[TASK REQUIREMENTS]
From the material below, list every line containing "lines".

[MATERIAL FOR THIS TASK]
--------------------------------------------------

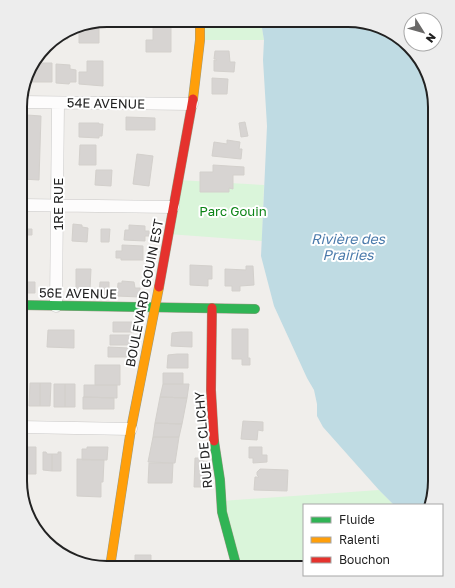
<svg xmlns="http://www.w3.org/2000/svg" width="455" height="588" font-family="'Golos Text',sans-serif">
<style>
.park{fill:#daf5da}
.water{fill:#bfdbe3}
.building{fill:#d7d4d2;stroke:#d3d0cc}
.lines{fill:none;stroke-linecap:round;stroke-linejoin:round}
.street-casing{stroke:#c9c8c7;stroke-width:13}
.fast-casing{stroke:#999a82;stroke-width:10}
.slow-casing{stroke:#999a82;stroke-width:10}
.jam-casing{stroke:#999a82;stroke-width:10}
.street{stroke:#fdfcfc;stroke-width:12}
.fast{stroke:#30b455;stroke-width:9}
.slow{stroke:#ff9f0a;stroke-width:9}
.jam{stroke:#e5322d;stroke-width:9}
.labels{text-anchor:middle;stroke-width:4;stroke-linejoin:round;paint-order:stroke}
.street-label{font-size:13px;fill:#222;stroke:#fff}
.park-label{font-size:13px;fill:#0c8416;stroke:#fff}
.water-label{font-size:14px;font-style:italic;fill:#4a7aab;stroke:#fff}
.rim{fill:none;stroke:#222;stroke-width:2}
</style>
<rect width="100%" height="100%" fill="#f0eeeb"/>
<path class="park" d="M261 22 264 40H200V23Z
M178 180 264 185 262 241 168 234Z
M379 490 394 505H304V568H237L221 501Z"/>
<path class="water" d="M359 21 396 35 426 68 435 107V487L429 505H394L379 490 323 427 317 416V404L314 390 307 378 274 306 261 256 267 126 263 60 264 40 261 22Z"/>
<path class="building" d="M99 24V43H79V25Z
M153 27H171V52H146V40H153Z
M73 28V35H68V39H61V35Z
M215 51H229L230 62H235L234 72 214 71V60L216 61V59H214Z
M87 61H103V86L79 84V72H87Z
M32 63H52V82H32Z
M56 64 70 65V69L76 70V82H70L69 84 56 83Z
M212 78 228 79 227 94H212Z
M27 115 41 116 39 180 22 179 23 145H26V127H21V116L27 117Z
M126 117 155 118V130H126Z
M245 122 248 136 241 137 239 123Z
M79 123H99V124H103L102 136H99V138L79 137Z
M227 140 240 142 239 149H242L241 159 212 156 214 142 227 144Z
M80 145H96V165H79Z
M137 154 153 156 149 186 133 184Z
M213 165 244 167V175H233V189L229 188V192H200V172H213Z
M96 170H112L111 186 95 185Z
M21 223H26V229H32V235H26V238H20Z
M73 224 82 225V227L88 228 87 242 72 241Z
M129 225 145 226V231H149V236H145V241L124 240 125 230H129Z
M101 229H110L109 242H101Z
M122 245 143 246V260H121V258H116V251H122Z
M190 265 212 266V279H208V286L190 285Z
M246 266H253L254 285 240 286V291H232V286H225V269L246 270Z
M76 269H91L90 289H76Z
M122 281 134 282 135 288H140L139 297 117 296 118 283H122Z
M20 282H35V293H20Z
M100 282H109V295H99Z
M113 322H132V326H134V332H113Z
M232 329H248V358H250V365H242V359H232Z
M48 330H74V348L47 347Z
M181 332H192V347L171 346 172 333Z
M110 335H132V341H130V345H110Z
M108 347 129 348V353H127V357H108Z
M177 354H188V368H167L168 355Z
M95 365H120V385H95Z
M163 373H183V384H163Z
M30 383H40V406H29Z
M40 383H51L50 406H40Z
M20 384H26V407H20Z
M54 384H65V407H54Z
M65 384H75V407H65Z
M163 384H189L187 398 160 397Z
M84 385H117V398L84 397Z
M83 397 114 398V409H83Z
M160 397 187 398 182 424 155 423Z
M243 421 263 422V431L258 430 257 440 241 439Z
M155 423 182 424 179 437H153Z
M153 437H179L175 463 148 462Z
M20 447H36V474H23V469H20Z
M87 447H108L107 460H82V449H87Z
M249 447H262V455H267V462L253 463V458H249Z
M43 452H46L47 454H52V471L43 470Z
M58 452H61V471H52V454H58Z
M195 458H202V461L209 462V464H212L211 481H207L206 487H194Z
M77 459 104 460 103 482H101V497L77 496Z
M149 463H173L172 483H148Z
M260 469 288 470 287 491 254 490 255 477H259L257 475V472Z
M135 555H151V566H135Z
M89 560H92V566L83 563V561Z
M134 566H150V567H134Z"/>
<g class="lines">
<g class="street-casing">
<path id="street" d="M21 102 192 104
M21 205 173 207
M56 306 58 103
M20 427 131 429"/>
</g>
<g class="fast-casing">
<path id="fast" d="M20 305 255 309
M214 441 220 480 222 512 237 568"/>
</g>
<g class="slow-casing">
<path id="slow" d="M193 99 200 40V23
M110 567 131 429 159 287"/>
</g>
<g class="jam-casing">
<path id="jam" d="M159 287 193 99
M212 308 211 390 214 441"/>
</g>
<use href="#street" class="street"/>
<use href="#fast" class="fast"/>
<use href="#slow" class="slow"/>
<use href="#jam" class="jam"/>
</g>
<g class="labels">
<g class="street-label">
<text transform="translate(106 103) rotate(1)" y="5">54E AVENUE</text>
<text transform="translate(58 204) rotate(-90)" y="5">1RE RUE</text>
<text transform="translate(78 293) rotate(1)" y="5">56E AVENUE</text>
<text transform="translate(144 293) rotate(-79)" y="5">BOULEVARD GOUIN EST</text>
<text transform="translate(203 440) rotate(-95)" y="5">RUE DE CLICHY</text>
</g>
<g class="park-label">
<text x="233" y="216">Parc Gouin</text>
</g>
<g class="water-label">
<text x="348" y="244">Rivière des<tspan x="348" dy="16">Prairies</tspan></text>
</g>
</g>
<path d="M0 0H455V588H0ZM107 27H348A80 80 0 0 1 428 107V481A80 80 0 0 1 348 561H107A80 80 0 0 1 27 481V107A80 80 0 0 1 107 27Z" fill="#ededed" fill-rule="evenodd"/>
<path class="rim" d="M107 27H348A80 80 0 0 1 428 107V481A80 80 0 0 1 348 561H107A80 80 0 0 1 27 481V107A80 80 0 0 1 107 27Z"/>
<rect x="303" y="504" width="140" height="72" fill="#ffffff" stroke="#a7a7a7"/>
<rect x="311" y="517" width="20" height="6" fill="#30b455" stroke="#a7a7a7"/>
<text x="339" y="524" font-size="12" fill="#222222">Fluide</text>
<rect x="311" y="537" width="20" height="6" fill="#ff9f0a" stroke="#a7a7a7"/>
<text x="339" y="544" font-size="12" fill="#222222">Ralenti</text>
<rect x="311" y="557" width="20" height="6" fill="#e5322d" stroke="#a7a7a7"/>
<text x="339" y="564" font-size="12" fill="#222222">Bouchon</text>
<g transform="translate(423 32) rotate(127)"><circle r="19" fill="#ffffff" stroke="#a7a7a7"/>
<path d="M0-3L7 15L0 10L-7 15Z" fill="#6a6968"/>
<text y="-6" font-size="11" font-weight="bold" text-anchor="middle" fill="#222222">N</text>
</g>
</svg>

--------------------------------------------------

[EXERCISE SOLUTION]
.lines{fill:none;stroke-linecap:round;stroke-linejoin:round}
<g class="lines">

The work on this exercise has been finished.